I had known she would say such a thing, and rather counted on her support. I smiled at her, and had time to say, "Yes. He's also James Potter," before my father trampled into the conversation like the bull he is.

"No son of mine will be gay!" he said. "There has never been a gay Malfoy!" And other such commonplaces. I need not illustrate them by reference to the words. Imagine what the archetypal pure-blood bigots of your own acquaintance will say about Muggleborns when they meet them, and then imagine such a pure-blood bigot on learning that his heir will marry a Muggleborn. It went rather like that.

I should have done something.

Why should you have had to? After all, you were there. You know how satisfactorily the story resolved itself.

My father screamed. He expostulated. He yelled. He waved his arms. He stamped back and forth and declared that, even in times of great personal trial, Malfoys had always made sacrifices for the good of the family. He compared wizards living together to wizards living with dogs and cats, and predicted the downfall of society.

My mother drew her wand and cast a curse that replaced my father's mouth with his arsehole.

When he went silent in sheer astonishment—and, of course, trying to speak through several layers of cloth was probably also difficult—she said, "Draco Lucius Malfoy. I do not mind the opinions you keep silent in that small pointy head of yours. You don't even have to approve of our son's choices immediately. No one requires that of you." The disdain in her voice was marvelous, and I fear my poor imitation of it does not do it justice. "But you will express politeness around our son and his partner, or I will file for divorce tomorrow."

Before anyone can accuse me of being the cause of troubles at home, I honestly do not think that my mother would divorce my father. She enjoys the challenge of turning him into a semblance of a human being too much. But the threat was a serious one to my father, and disastrous meanwhile, because the Malfoy finances had rather collapsed since the war and Rosier money—which my mother firmly controls, thanks to her own cleverness and an Unbreakable Vow my father made before the wedding—is the architect of their current comfortable lifestyle.

He made some noise that my mother must have taken for assent, because she cast the countercurse. Then she came forwards to take my hand, and James's, and drew us in to dinner, talking cheerfully about her employment of free house-elves, and leaving my father to cogitate on his mistakes.

In closing, I recommend that a young gay wizard use the knowledge he—or she—possesses of family. There may be someone more sympathetic than you think on first consideration. And such support makes all the difference in the world.

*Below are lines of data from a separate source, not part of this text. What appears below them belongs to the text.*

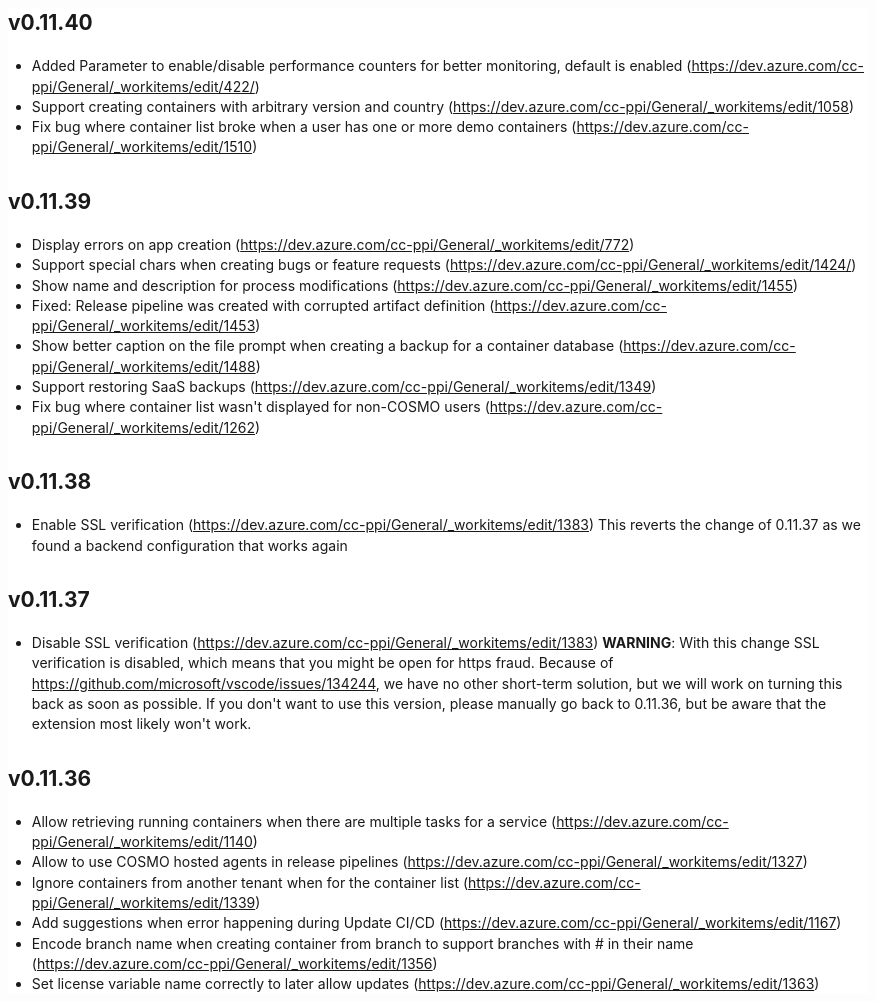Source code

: ## v0.11.40

- Added Parameter to enable/disable performance counters for better monitoring, default is enabled (https://dev.azure.com/cc-ppi/General/_workitems/edit/422/)
- Support creating containers with arbitrary version and country (https://dev.azure.com/cc-ppi/General/_workitems/edit/1058)
- Fix bug where container list broke when a user has one or more demo containers (https://dev.azure.com/cc-ppi/General/_workitems/edit/1510)

## v0.11.39

- Display errors on app creation (https://dev.azure.com/cc-ppi/General/_workitems/edit/772)
- Support special chars when creating bugs or feature requests (https://dev.azure.com/cc-ppi/General/_workitems/edit/1424/)
- Show name and description for process modifications (https://dev.azure.com/cc-ppi/General/_workitems/edit/1455)
- Fixed: Release pipeline was created with corrupted artifact definition (https://dev.azure.com/cc-ppi/General/_workitems/edit/1453)
- Show better caption on the file prompt when creating a backup for a container database (https://dev.azure.com/cc-ppi/General/_workitems/edit/1488)
- Support restoring SaaS backups (https://dev.azure.com/cc-ppi/General/_workitems/edit/1349)
- Fix bug where container list wasn't displayed for non-COSMO users (https://dev.azure.com/cc-ppi/General/_workitems/edit/1262)

## v0.11.38

- Enable SSL verification (https://dev.azure.com/cc-ppi/General/_workitems/edit/1383)
  This reverts the change of 0.11.37 as we found a backend configuration that works again

## v0.11.37

- Disable SSL verification (https://dev.azure.com/cc-ppi/General/_workitems/edit/1383)
  **WARNING**: With this change SSL verification is disabled, which means that you might be open for https fraud. Because of https://github.com/microsoft/vscode/issues/134244, we have no other short-term solution, but we will work on turning this back as soon as possible. If you don't want to use this version, please manually go back to 0.11.36, but be aware that the extension most likely won't work.

## v0.11.36

- Allow retrieving running containers when there are multiple tasks for a service (https://dev.azure.com/cc-ppi/General/_workitems/edit/1140)
- Allow to use COSMO hosted agents in release pipelines (https://dev.azure.com/cc-ppi/General/_workitems/edit/1327)
- Ignore containers from another tenant when for the container list (https://dev.azure.com/cc-ppi/General/_workitems/edit/1339)
- Add suggestions when error happening during Update CI/CD (https://dev.azure.com/cc-ppi/General/_workitems/edit/1167)
- Encode branch name when creating container from branch to support branches with # in their name (https://dev.azure.com/cc-ppi/General/_workitems/edit/1356)
- Set license variable name correctly to later allow updates (https://dev.azure.com/cc-ppi/General/_workitems/edit/1363)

Thank you for the opportunity to present on this.

I have to admit yours was more graceful.

Thank you, James. But you won't add any synonyms such as "pretentious?"

I'll get to that later. Right now, I have to make sure that my brother spends the next six months, at least, being sorry that he ever taunted you. What do you think of the Procrustes Curse?

I always have said that your pranks served an important social purpose.